[PROBLEM STATEMENT]
Every entry is to be returned exactly as it stands; the pictures are to be dropped.

══ SUPPLIED RECORDS ══

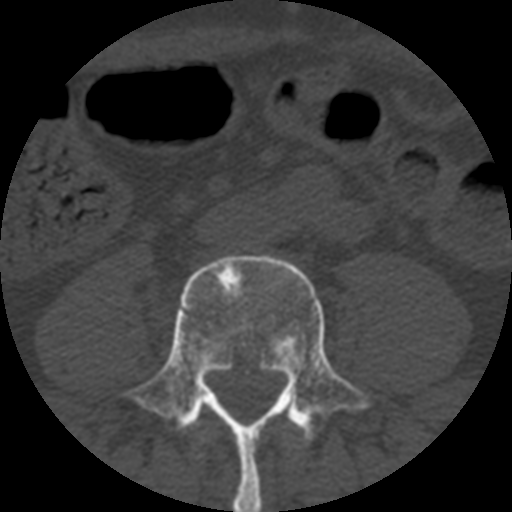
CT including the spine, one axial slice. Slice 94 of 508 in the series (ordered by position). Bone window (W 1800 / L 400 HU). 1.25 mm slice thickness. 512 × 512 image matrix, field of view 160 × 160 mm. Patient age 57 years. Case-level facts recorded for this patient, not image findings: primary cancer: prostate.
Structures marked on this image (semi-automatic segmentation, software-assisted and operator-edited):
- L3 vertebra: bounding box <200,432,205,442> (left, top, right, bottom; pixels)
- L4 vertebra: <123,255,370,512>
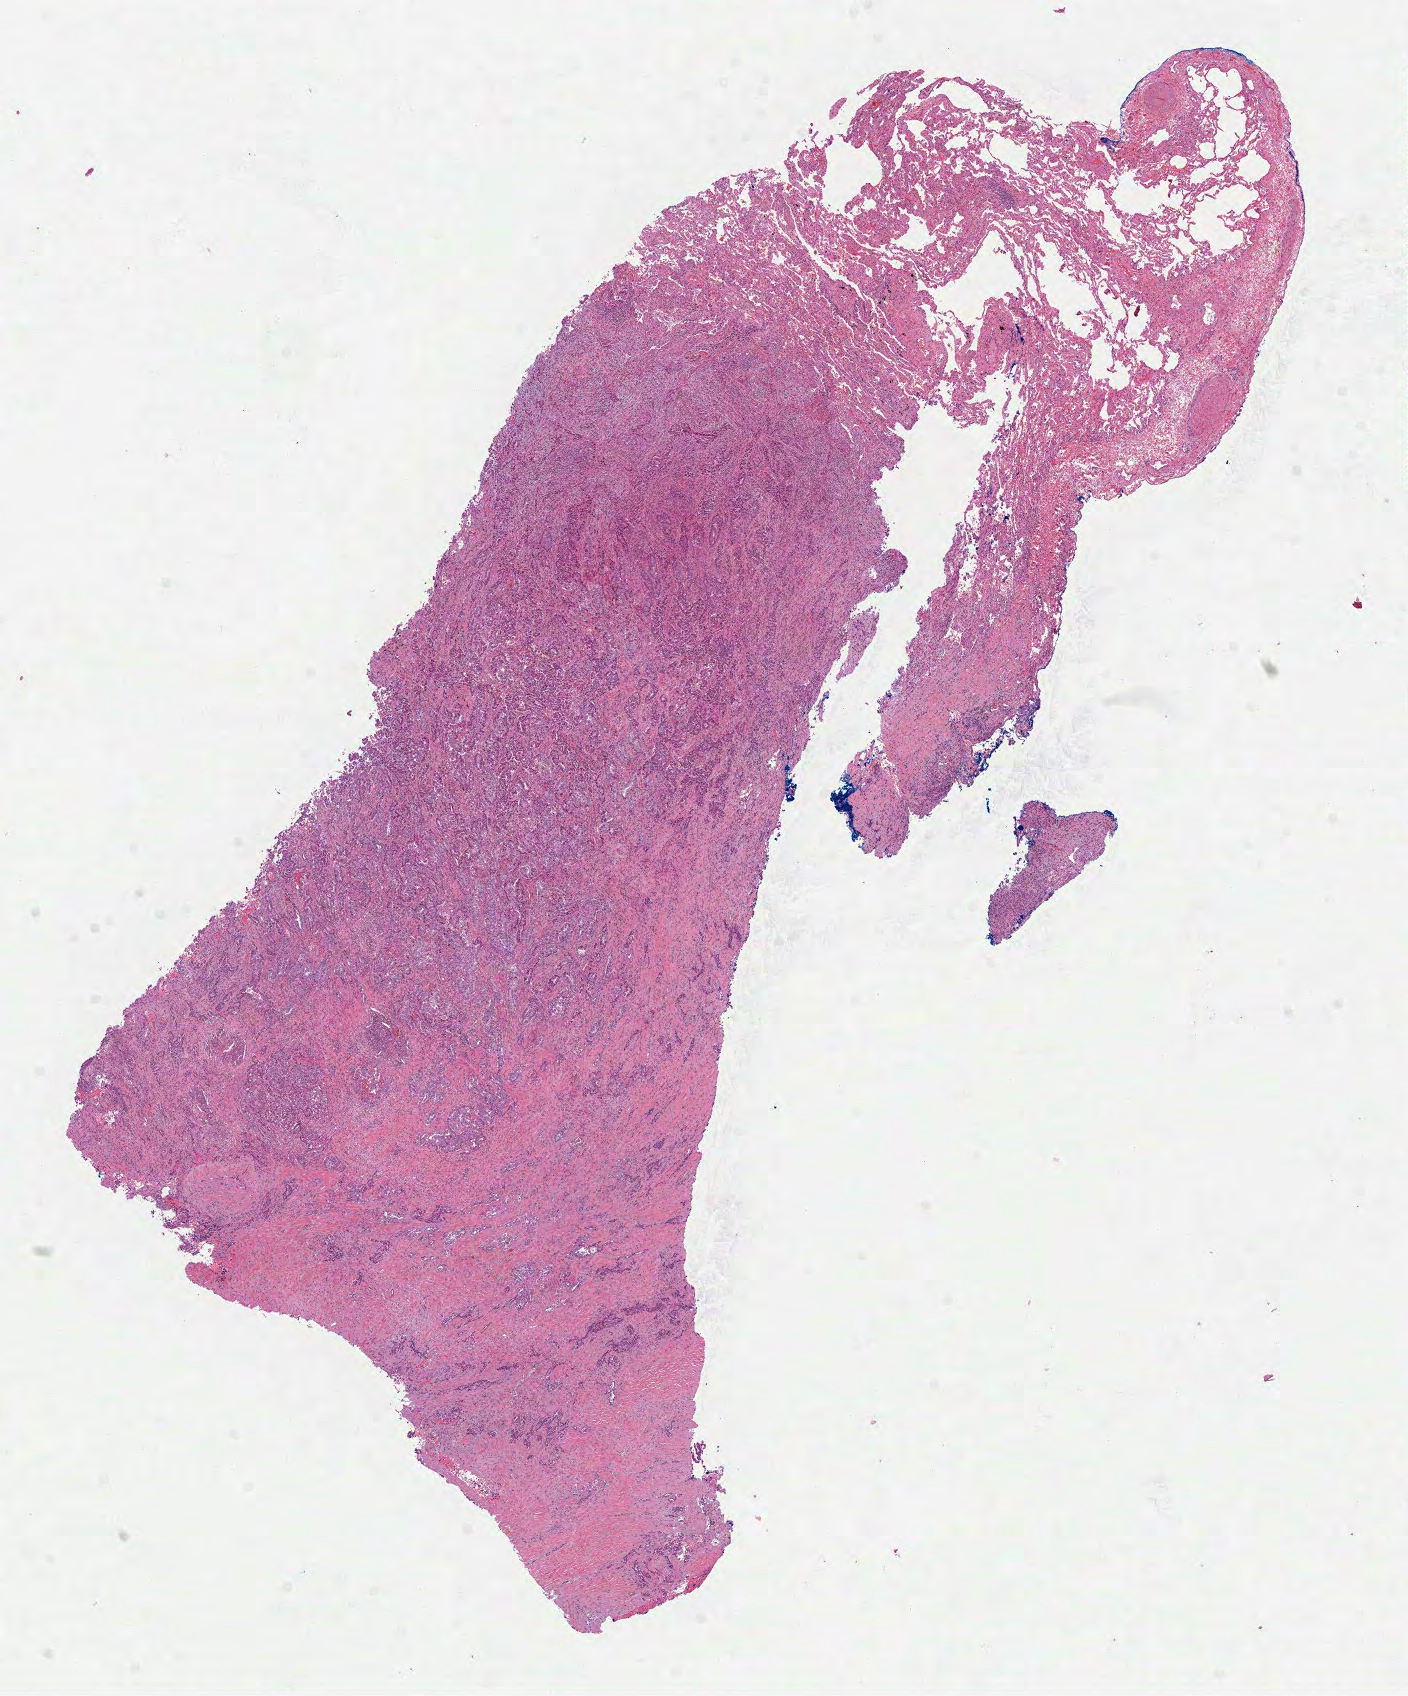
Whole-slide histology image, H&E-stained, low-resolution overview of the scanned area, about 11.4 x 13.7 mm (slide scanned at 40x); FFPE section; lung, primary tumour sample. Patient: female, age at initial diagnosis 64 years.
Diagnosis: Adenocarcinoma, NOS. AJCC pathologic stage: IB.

═══

[COMPLETED TASK]
CT including the spine, one axial slice. Slice 94 of 508 in the series (ordered by position). Bone window (W 1800 / L 400 HU). 1.25 mm slice thickness. 512 × 512 image matrix, field of view 160 × 160 mm. Patient age 57 years. Case-level facts recorded for this patient, not image findings: primary cancer: prostate.
Structures marked on this image (semi-automatic segmentation, software-assisted and operator-edited):
- L3 vertebra: bounding box <200,432,205,442> (left, top, right, bottom; pixels)
- L4 vertebra: <123,255,370,512>
Whole-slide histology image, H&E-stained, low-resolution overview of the scanned area, about 11.4 x 13.7 mm (slide scanned at 40x); FFPE section; lung, primary tumour sample. Patient: female, age at initial diagnosis 64 years.
Diagnosis: Adenocarcinoma, NOS. AJCC pathologic stage: IB.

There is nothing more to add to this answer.